Haftada bir yapacağınız sosyal etkinlikte bile sizi kısıtlayan, arkadaşlarınızla sadece evde görüşmenize müsade eden, cumartesi günü sadece akraba ziyareti yaptıran adam mı iyi insan? İstediği okulu bitirsin, istediği mesleği yapsın bu kafa yapısıyla bir halt olmaz.
 
Eşiniz hayatınıza çökmüş ve farkında bile değilsiniz. Bunların hepsi de siz izin verdiğiniz için olmuş. İşinizde rahat olduğunuz bu tip adamlara söylenmemesi gerekir mesela.

İşten ayrılmak sizin için fazla lüks. Ruhunuza çöker bu kez ve ona da ok dediğiniz anda bittiğinizin resmidir. Çok seviyorum değil olay burada kafanızı kullanın artık biraz.
 
Verdiği para 1500 TL. Çalışan kadın kocasını verdiği bu paraya, kocam buna kocam para veriyor diyor.
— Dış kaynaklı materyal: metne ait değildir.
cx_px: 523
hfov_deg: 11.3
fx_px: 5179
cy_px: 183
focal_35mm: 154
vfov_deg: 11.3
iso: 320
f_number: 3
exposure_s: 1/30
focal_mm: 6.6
Bizim okuldaki çocukların fabrikada çalışan velilerinin çocuklarına haftalık verdiği harçlık bu kadardır. Şaka gibi. Konu sahibi sıfır harcaması olduğu ve kusura bakmasın ot gibi yaşadığı için bu parayı yeterli görüyor.
 
Ayrıca insanları diplomaları ile etiketlemek ne kadar yanlış. Hani bir söz vardı ya, eşeklik baki kalır diye.
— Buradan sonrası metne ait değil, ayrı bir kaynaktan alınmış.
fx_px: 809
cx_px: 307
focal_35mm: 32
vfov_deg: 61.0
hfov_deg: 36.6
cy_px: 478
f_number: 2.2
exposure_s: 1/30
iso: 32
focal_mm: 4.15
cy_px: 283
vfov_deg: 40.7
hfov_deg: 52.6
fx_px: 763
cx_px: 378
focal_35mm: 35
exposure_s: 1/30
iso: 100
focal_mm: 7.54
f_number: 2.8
Bir insanın istediği kadar müthiş diplomaları olsun; görgü, nezaket, saygı, sevgi ve idrak konularında diplomaları olmadıktan sonra… öyle düşünün.
 
Okumak meslek sahibi olmak insana bunları aşılamıyor. Bir iş arkadaşım var, karısı çalışmıyor diye her şeyi onun yapmasını bekliyor. Çorabını bile kaldırmıyormuş bir de bunu marifet gibi anlatıyor. Elimin tersinde yapıştırcam bir gün kalacak öyle.
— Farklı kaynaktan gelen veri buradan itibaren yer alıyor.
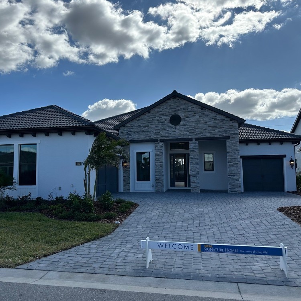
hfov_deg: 55.4
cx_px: 128
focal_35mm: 29
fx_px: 285
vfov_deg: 55.6
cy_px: 149
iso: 80
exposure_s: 1/8197
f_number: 1.78
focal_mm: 6.86
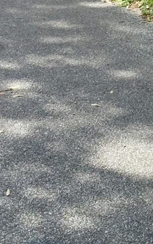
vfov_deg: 13.5
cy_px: -81
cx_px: 251
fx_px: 994
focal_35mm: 149
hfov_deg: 8.5
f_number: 2.2
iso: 32
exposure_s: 1/1199
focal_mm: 4.15
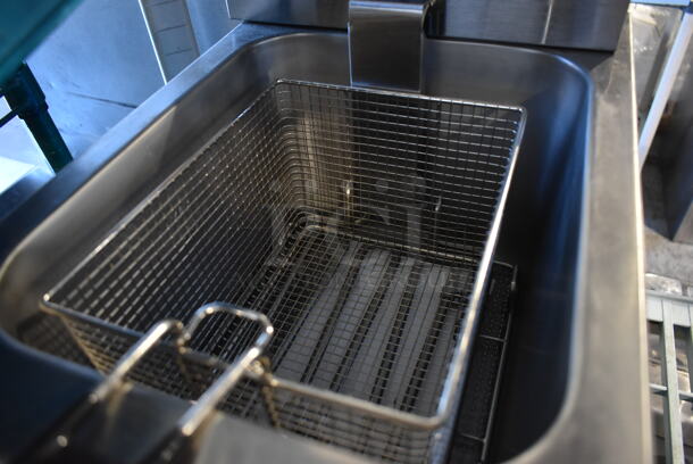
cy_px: 232
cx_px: 346
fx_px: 520
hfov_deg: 67.3
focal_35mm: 27
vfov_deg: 48.0
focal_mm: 18
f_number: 3.5
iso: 1400
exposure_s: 1/30
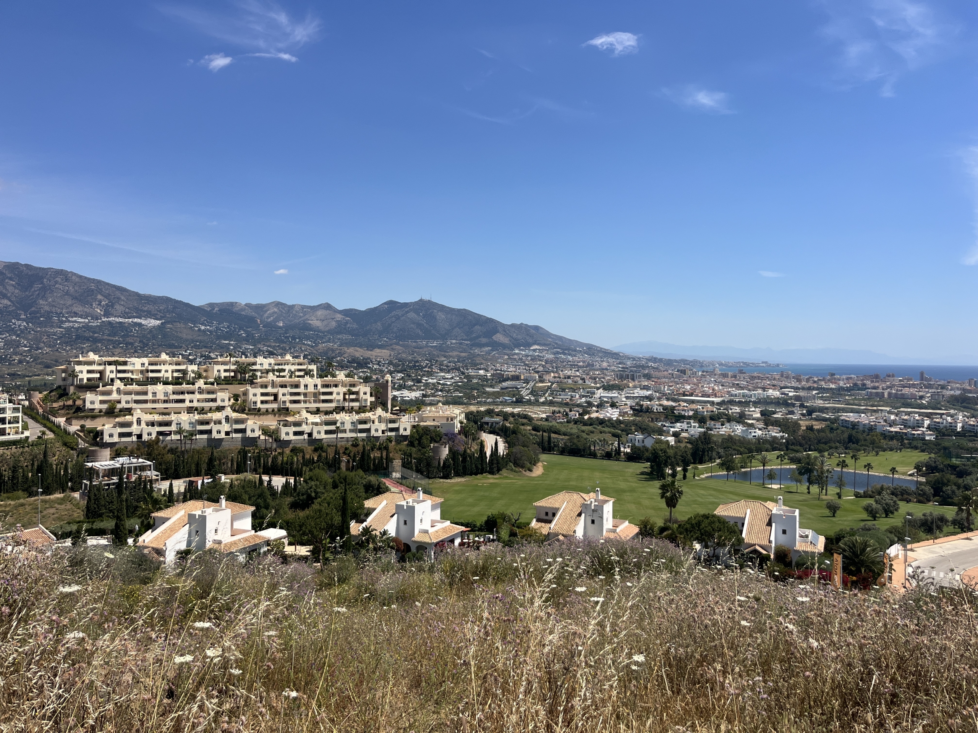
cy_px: 366
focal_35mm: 26
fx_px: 735
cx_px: 489
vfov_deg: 53.1
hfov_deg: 67.3
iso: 50
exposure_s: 1/4854
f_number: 1.6
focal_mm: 5.1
Evlenmişsiniz ama eş görev paylaşımınız dengesiz olmuş. Eşlerin ikisi de çalışsa da illa birinin işi daha yorucu olur ve daha az yorulanın bir tık fazla sorumluluk alması normaldir. Ama sizde durum bir tıkla kalmamış. Eşiniz sizin isteklerinize, alanınıza saygı duymuyor. Bu zamana kadar da onun istediği gibi bir hayat yaşadığınız için geçinmişsiniz. Ev dışında arkadaşınızla görüşmenize bile laf ediyor. Kıyaslama yapacaksanız daha iyi örneklerle kıyaslayın. Daha kötü eşlerle kıyaslayıp bu adama minnet etmeyin. Daha fazla sorumluluk verin, arkasını toplamayın. Kendisi gelmek istemiyorsa siz arkadaşınızla çıkın dışarı oturun. Yalnızca eşinizin evde olmadığı zamanlar değil kendiniz de plan yapıp çıkın. Evliliğiniz onun kurduğu bir evcilik oyunu gibi bir şey olmuş.
 
Hanımefendi iyi misiniz? Siz kocanızın hizmetçi olmuyorsunuz. Evlilik böyle bir şey. Ne bekliyorsunuz? İş yapmak istemiyorsanız kazancınızla eve yardımcı alacaksınız. Adam daha ne yapsın size. Çalışmasanız da bu işleri siz yapacaksınız. Kaldı ki eşiniz size göre daha yoğun ve yorucu tempoda çalışıyormuş. Sorumluluk almayacaksanız niye evlendiniz? Yarın öbür gün çocuğunuz olsa adamcağız kucağına almasa adamı boğarsınız siz. Adamın yerinde olsam bir kez daha düşünürüm. Çünkü siz bu kafayla bu adamı durduk yere boşarsınız. Kafaya taktığınız şeyler bir cevizin kabuğunu doldurmaz. Alın yardımcı evinize baksın madem.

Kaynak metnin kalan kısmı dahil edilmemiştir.